Le chef du Parti conservateur du Québec, Éric Duhaime, doit croiser les doigts pour que l’histoire se répète.

Remontons au printemps 2011. Ça regimbe au caucus du Parti québécois (PQ). La veille, les députés ont appris à la radio que leur cheffe Pauline Marois déposerait un projet de loi privé pour mettre à l’abri des poursuites judiciaires l’entente que la Ville de Québec a conclue avec Québecor pour la gestion de l’amphithéâtre de Québec.

Tant sur le fond que sur la forme, cette manœuvre de Pauline Marois, alors dans l’opposition, est hautement critiquable. Elle créera un schisme au sein du PQ qui s’est soldé par la démission de Louise Beaudoin, Pierre Curzi et Lisette Lapointe, trois députés-vedettes de la grande région de Montréal, ainsi que par le départ de Jean-Martin Aussant, qui fondera Option nationale.

Douze ans plus tard, la Coalition avenir Québec (CAQ) a vécu le même genre de caucus houleux, mardi matin, à cause de l’abandon de sa promesse mal avisée de construire un troisième lien routier entre Québec et Lévis.

Comme à l’époque, il s’agit d’un enjeu qui cause des flammèches entre Montréal et Québec. Comme à l’époque, le chef a mis le feu aux poudres en plaçant ses députés devant le fait accompli.

Pour la première fois, on a senti que le ciment de la coalition caquiste s’effritait, même si les députés sont sortis de la réunion en assurant que ce n’était qu’une « chicane de famille ».

Pour l’instant, rien ne porte à croire qu’il y aura des démissions, même si Éric Duhaime fait circuler une pétition réclamant le départ d’Éric Caire, puisqu’il avait promis de s’en aller si le troisième lien avortait. Il avait beau parler haut et fort, on a aujourd’hui la preuve que sa parole vaut bien peu de choses.

Comble de l’ironie, Éric Caire lui-même a déjà déposé un projet de loi pour que les électeurs puissent destituer un député qui ne respecte pas ses promesses. Nous n’avons pas besoin de ce genre de bûcher populaire au Québec. Celui qu’on surnommait le « shérif de La Peltrie » se retrouvera tout simplement dans la ligne de mire de ses électeurs aux prochaines élections.

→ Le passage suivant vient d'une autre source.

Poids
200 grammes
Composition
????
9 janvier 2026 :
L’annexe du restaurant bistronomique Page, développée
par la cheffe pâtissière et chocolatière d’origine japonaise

Mais Éric Caire n’est pas le seul à avoir prôné la révocation d’un député par ses citoyens. C’était une des dix mesures que Bernard Drainville, comme ancien député péquiste, avait mises de l’avant pour restaurer la démocratie dans la foulée de la vague de démissions au PQ.

Lui qui avait eu le cran de voter contre le projet de loi sur l’amphithéâtre de Québec plaidait pour un « assouplissement considérable » de la ligne de parti. Il y voyait une façon de réparer le lien de confiance rompu entre le citoyen et le monde politique.

Mais pour revenir en politique, sous la bannière caquiste, Bernard Drainville n’a pas hésité à rentrer dans le rang. Il a fait une profession de foi pour le troisième lien, tout comme Martine Biron, eux qui avaient pourtant critiqué le projet en ondes. Et voilà qu’ils changent à nouveau leur fusil d’épaule pour suivre la ligne de parti !

La confiance est brisée, comme le disait Bernard Drainville.

Un parti politique n’est pas un McDonald’s où tous les franchisés doivent servir la même recette, peu importe les sensibilités régionales. Les députés devraient avoir une certaine autonomie. Après tout, ils sont là pour représenter la population au sein de leur parti, pas pour représenter leur parti auprès de la population.

S’il veut garder sa coalition unie, François Legault devra trouver le moyen de faire sortir la vapeur. Mais pas en achetant la paix à coup de millions, pas en « compensant » la région de Québec, comme l’a suggéré Martine Biron.

Soyons clairs : le troisième lien était une erreur, une promesse faite sur le coin d’une table, sans la moindre analyse des besoins, sans la moindre estimation des coûts, malgré les 325 millions accordés pour le bureau de projet.

La CAQ doit maintenant payer le coût politique de cette promesse en l’air.